Balchunas destacou que, caso esse ritmo seja mantido, o mercado pode assistir a US$ 150 bilhões em entradas ao longo de 2026, o que representaria cerca de 600% a mais do que o total captado em 2025.
“Eu avisei: se eles conseguiram captar US$ 22 bilhões quando estava chovendo, imagine quando o sol estiver brilhando”, afirmou o analista.
Maior dia de entradas em três meses
Em 2025, os ETFs spot de Bitcoin registraram US$ 21,4 bilhões em entradas líquidas, abaixo dos US$ 35,2 bilhões observados em 2024. Mesmo assim, o desempenho foi fortemente concentrado no BlackRock iShares Bitcoin Trust (IBIT), que ficou com a maior fatia dos aportes.
Na última segunda-feira, os ETFs tiveram um ingresso líquido de US$ 697 milhões, o maior volume diário dos últimos três meses. O movimento coincidiu com o retorno do Bitcoin para acima dos US$ 90 mil, após um período de forte volatilidade no encerramento de 2025.
Absorção de oferta e impacto estrutural
Para Fabian Dori, CIO do banco cripto Sygnum, a retomada da demanda por ETFs vai além de um simples fluxo especulativo.
Segundo ele, os ETFs estão absorvendo gradualmente a oferta circulante de Bitcoin, o que pode gerar um choque estrutural de demanda no longo prazo, em vez de movimentos pontuais de curto prazo.
Ainda assim, sinais preliminares indicam uma possível desaceleração momentânea. Dados iniciais desta terça-feira apontam para a chance de um dia de saídas líquidas, puxadas principalmente por resgates no fundo da Fidelity, enquanto os números da BlackRock ainda aguardam confirmação.
Morgan Stanley entra na disputa
O movimento institucional ganhou mais força após a Morgan Stanley protocolar, junto à SEC, pedidos para lançar ETFs de Bitcoin e Solana.
De acordo com o documento, o Morgan Stanley Bitcoin Trust será um veículo passivo, projetado para acompanhar o preço à vista do Bitcoin, sem uso de alavancagem ou derivativos.

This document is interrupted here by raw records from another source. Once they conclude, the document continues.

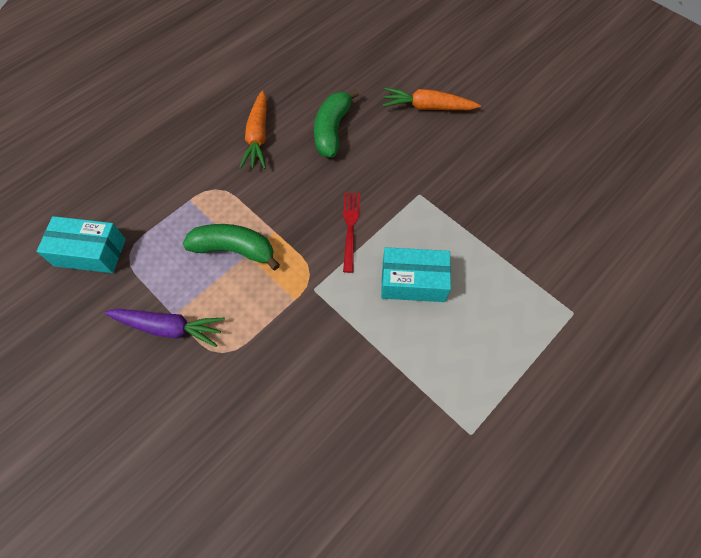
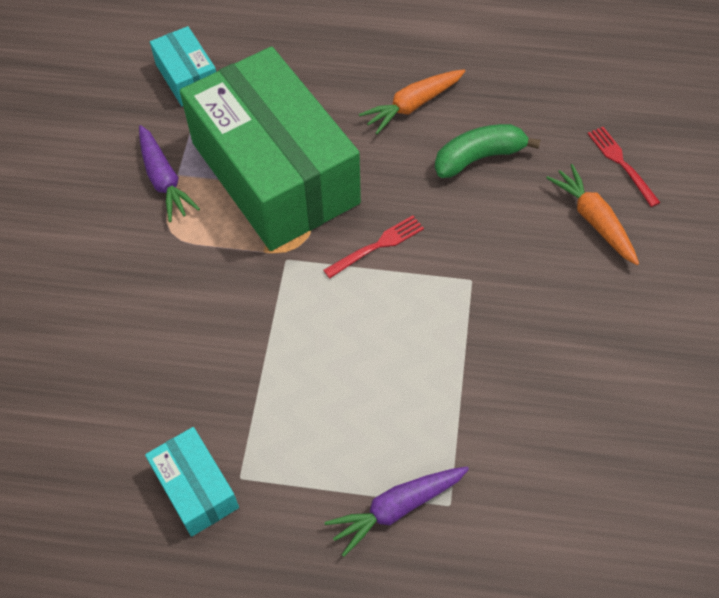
camera: 55 degrees right, 5 degrees down
green banana [183,224,280,270] -> green box [180,46,361,251]
turquoise box [381,247,451,302] -> turquoise box moved to [145,427,239,537]
none -> purple carrot [324,466,469,557]
none -> red fork [588,127,661,207]

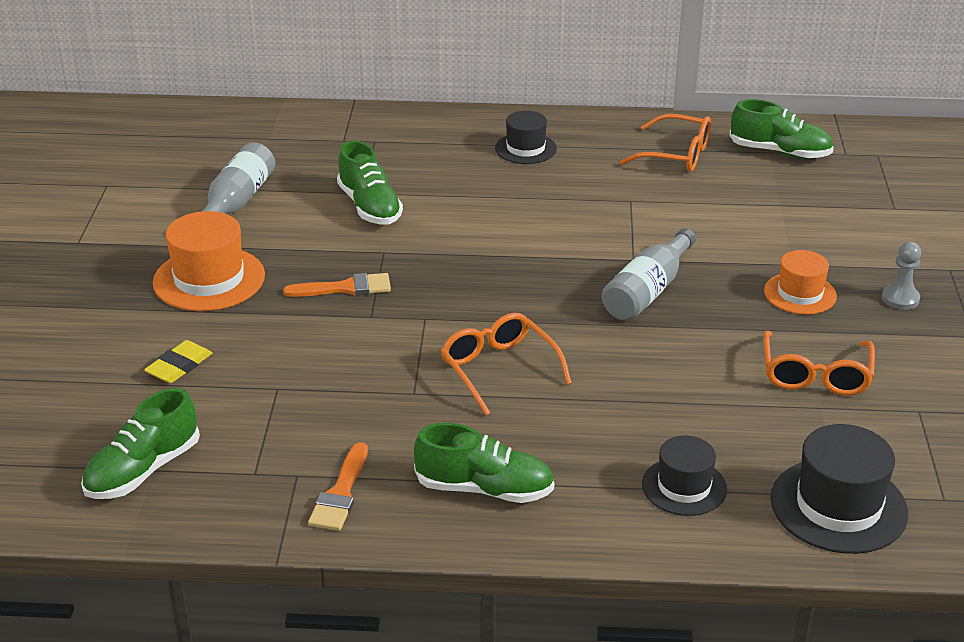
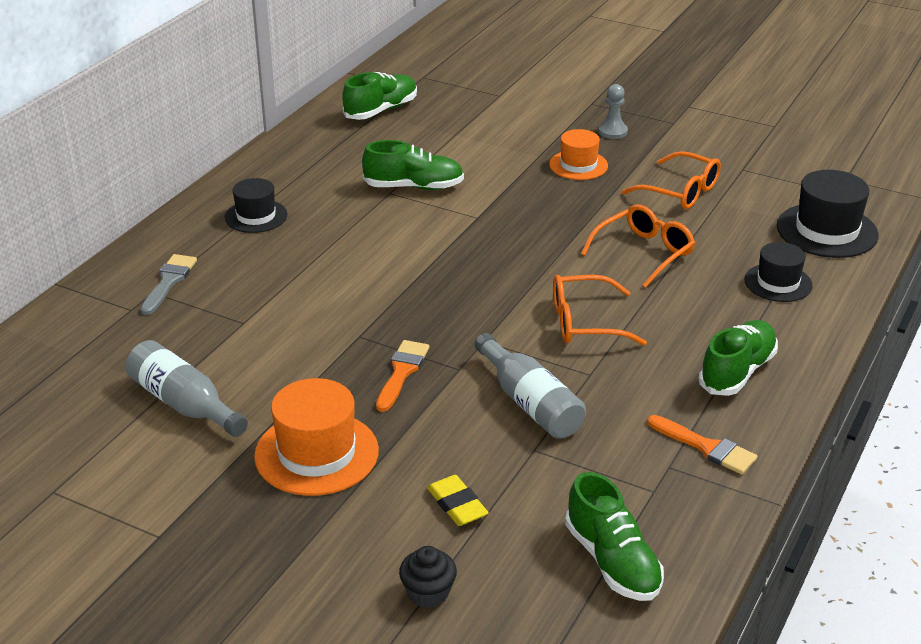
camera: 65 degrees left, 0 degrees up
green shoe [337,141,403,224] -> green shoe moved to [362,140,464,190]
grey bottle [602,228,696,321] -> grey bottle moved to [475,333,586,439]
orange glasses [620,114,711,172] -> orange glasses moved to [581,205,695,288]
none -> grey brush [140,254,197,315]
none -> black cupcake [399,546,457,608]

Balchunas elogiou a iniciativa: “Gosto desse movimento. É inteligente”. Segundo ele, a gestora administra cerca de US$ 8 trilhões em ativos de advisory e já permite que seus assessores aloquem em cripto. “Faz sentido ter o próprio fundo, em vez de pagar taxas para a BlackRock ou outra gestora”, acrescentou.
A entrada da Morgan Stanley coloca o banco lado a lado com gigantes como BlackRock e Fidelity no mercado de ETFs cripto, reforçando a tese de que a adoção institucional do Bitcoin entrou em uma nova fase de maturidade em 2026.